We also need to ask how under Article 9 of the Constitution, which states "fidelity to the nation and loyalty to the State are fundamental political duties of all citizens", we reconcile a child born in Ireland not being entitled to citizenship with a 30 year old Australian, by virtue of an Irish grandparent, being entitled to such citizenship? Could such a person be using the grandparent rule to gain access to the EU? Is this a lesser sin than the sin of coming to Ireland to have a child for the very same principle of access?

We should also ask how much we value our citizenship given that in the not too distant past we granted passports to those who invested in this country. I wonder, as a show of commitment, whether applicants for citizenship should be required to relinquish the nationality of their birth and not be allowed retain dual citizenship.

I hope such questions are posed throughout this debate because it is only in posing questions that we will come to a greater understanding of the complexities of the situation, complexities that lead me to believe, as Dr. Whitaker reported in 1996, that citizenship is more appropriately dealt with in legislation than in the Constitution, as stated earlier.

I firmly believe the case has been made that the issue of citizenship is best dealt with by legislation. In supporting the amendment to the Constitution, I do so in the hope the Houses of the Oireachtas will in future be able, by means of legislation, to deal with this complex issue as the situation demands.

I again refer to the timing of this referendum. We must ensure that a coalition of extremes from both sides of the debate is not allowed to hijack this issue and defeat the silent majority's viewpoint. Having looked at the alternatives before us regarding the timing of this referendum, I accept that no matter what date was chosen there were different considerations. While I would have liked greater consultation in advance of the proposal, I am satisfied that the pending legislation will facilitate such consultation. I hope that appropriate time will be afforded to debate the legislation and allow all the complexities to be worked through. The main advantage of 11 June is that an acceptable degree of voter turnout is assured. I place my trust in the silent majority of the people to exercise their democratic right responsibly.
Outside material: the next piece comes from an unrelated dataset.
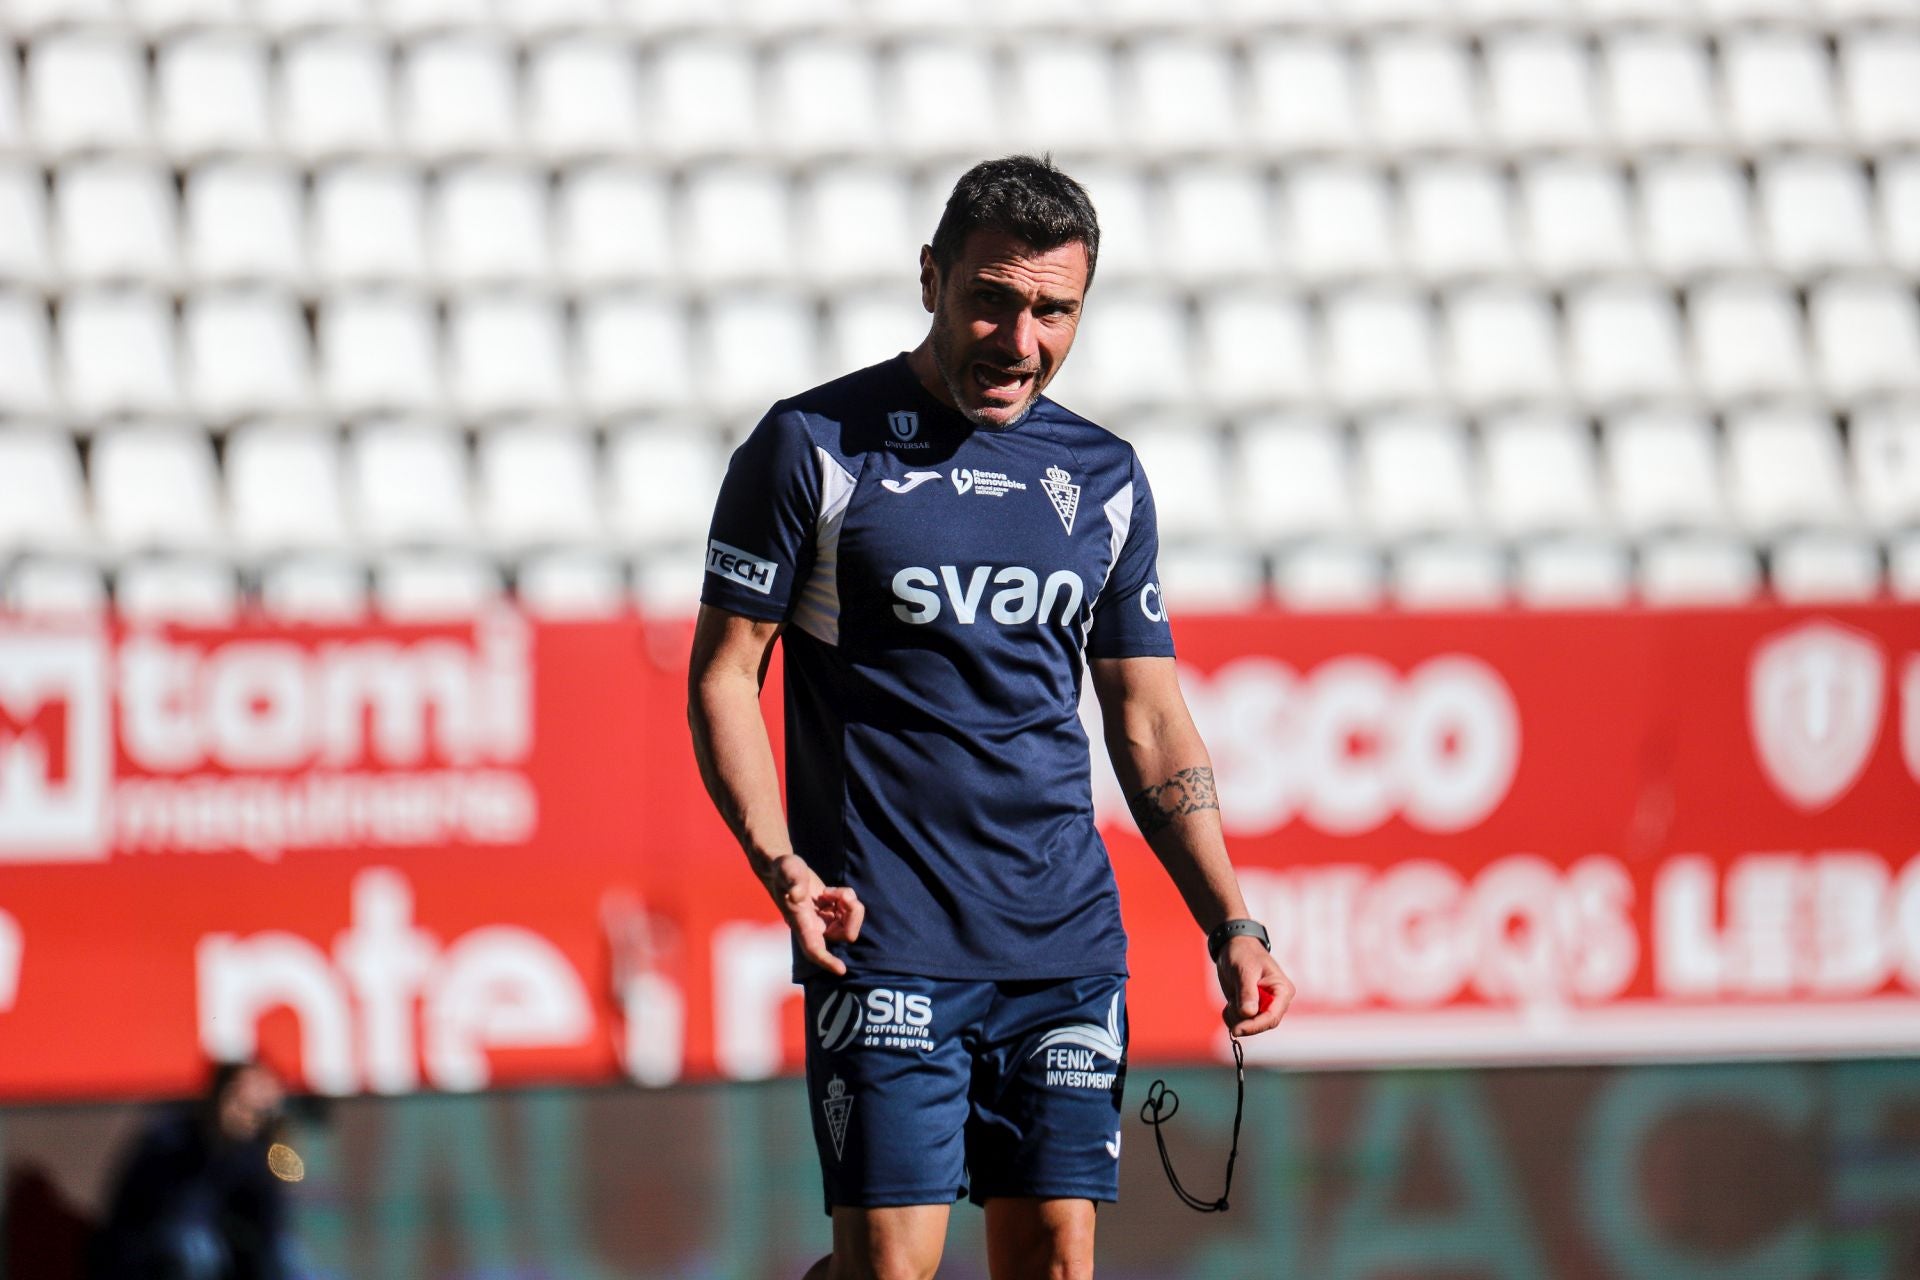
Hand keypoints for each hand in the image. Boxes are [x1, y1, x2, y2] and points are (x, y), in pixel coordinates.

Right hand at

I am convinced that immigration and citizenship will be on our agenda for some time to come as we embrace the new realities of a changing society. Debate on this issue should not be impeded due to constitutional difficulties. In passing this amendment to the Constitution, we will remove that obstacle and allow the Houses of the Oireachtas to respond to public concern now and in the future in the form of legislation, which will be tabled and debated in a reasoned manner and in accordance with the fundamental principals of democracy. That is what is needed and that is what this amendment will achieve.